> _TASK_: Return the whole listing, line for line, without the pictures in it.

> _RECORDS FOR THE TASK_:
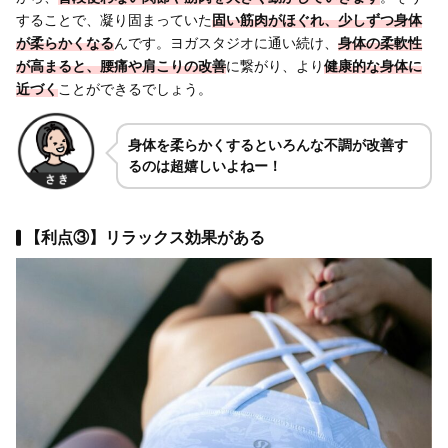
することで、凝り固まっていた
固い筋肉がほぐれ、少しずつ身体
が柔らかくなる
んです。ヨガスタジオに通い続け、
身体の柔軟性
が高まると、腰痛や肩こりの改善
に繋がり、より
健康的な身体に
近づく
ことができるでしょう。
身体を柔らかくするといろんな不調が改善す
るのは超嬉しいよねー！
【利点③】リラックス効果がある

> _EXERCISE RESULT_:
することで、凝り固まっていた
固い筋肉がほぐれ、少しずつ身体
が柔らかくなる
んです。ヨガスタジオに通い続け、
身体の柔軟性
が高まると、腰痛や肩こりの改善
に繋がり、より
健康的な身体に
近づく
ことができるでしょう。
身体を柔らかくするといろんな不調が改善す
るのは超嬉しいよねー！
【利点③】リラックス効果がある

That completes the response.